Currently my lunchtime reading at work is Trainwreck: the women we love to hate, mock, fear…and why by Sady Doyle. It is a most excellent book of nonfiction about why we gleefully love to rip women celebrities apart and make fun of them for their mistakes, addictions, emotional breakdowns, relationship break-ups, cellulite and generally being human. There are all sorts of reasons that we do this and all of them are very specific to the fact that they are women and not men.
One of the things we don’t like is that these women dare first to be public and then to speak in public! *Gasp!* And if a public woman has the nerve to criticize anything perceived as masculine, then she is likely to be attacked for it. Much blame gets placed on culture, but did you know there were laws too?

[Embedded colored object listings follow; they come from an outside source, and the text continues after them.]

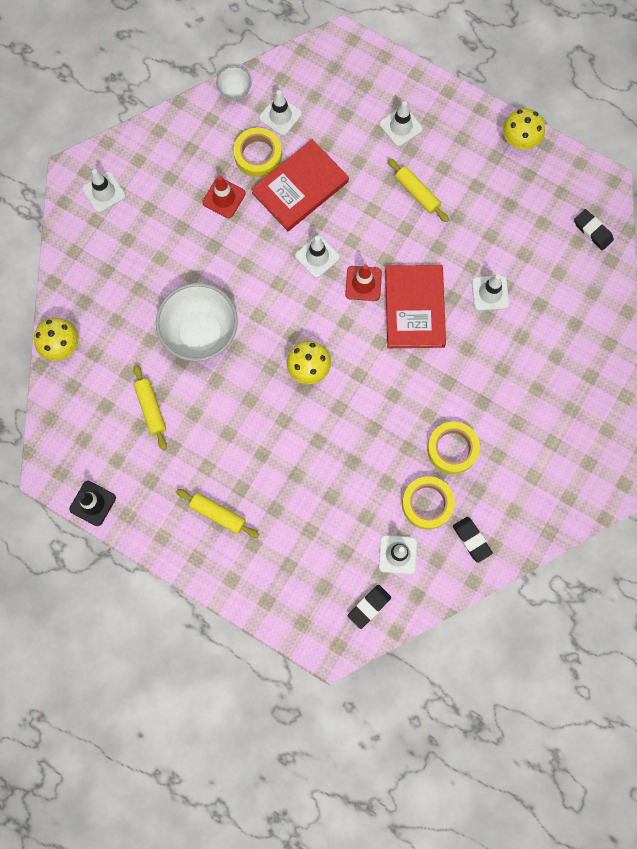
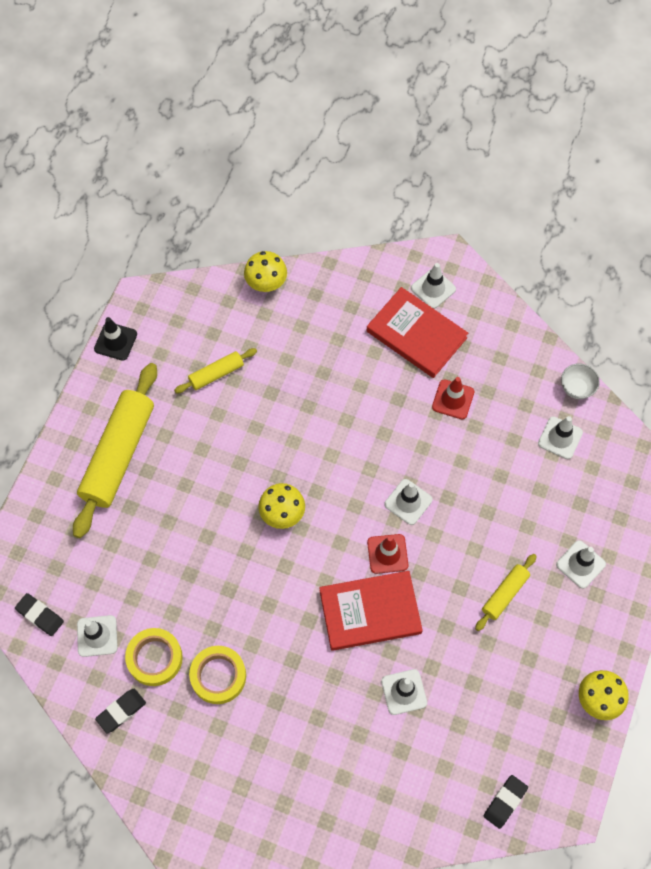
camera: 80 degrees right, 10 degrees down
(201, 333) = (302, 404): white bowl -> none
(218, 514) = (118, 454): yellow rolling pin -> yellow rolling pin, size x2.05
(258, 155) = (509, 423): yellow tape -> none
(300, 187) = (482, 472): red book -> red book (416, 335)

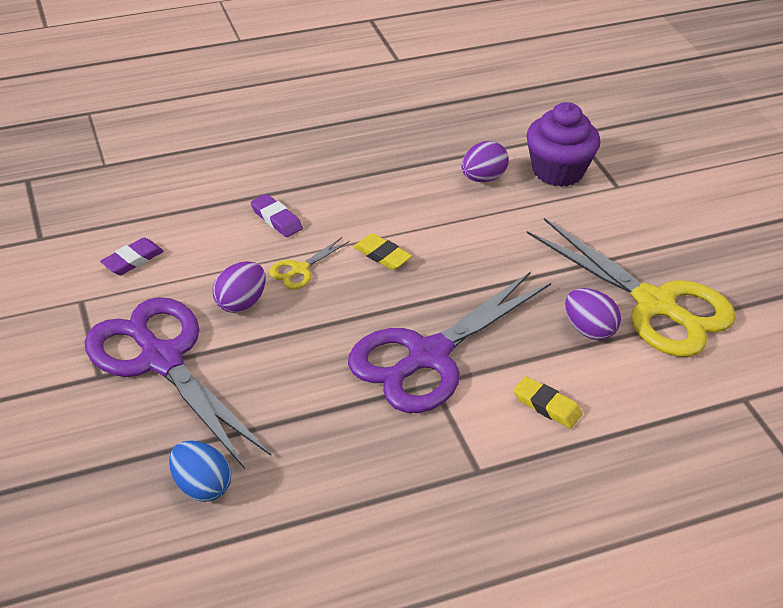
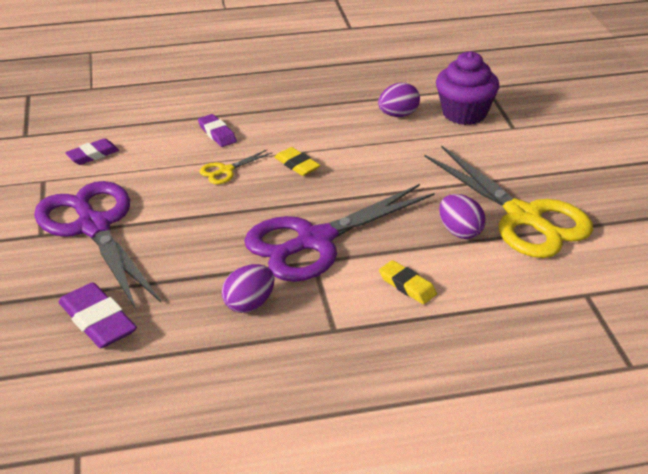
camera: 10 degrees right, 5 degrees down
(201, 486) = (98, 321): blue egg -> purple eraser
(241, 303) = (170, 191): purple egg -> purple egg (249, 304)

In Europe and the United States, there were crimes of speech — like being a ‘common scold,’ an ‘angry woman who, by brawling and wrangling amongst her neighbours, disturbs the public peace’ — that only women could commit. Common scolds were punished by being made to wear a gag called a ‘scold’s bridle’ in public; it was made of metal, and sometimes lined with blades or spikes, so that moving one’s tongue at all would cause injury. For those who felt that the bridle was too cruel, there was also ‘ducking’ —repeatedly submerging a woman in a lake or river, or (if all else failed) a horse trough, to simulate the feeling of drowning — which, as you may have already noticed, is basically identical to the punishment we call ‘waterboarding,’ and regard as a form of torture, in the present day. Don’t worry, though, Common scold laws in the United States were ruled unconstitutional. After a New Jersey woman was successfully convicted of the offense in 1972.
Yup, you read that right. Common scold laws were not declared unconstitutional in the US until 1972. So much for our proud freedom of speech! Britain abolished the law in 1967, so things weren’t much better there.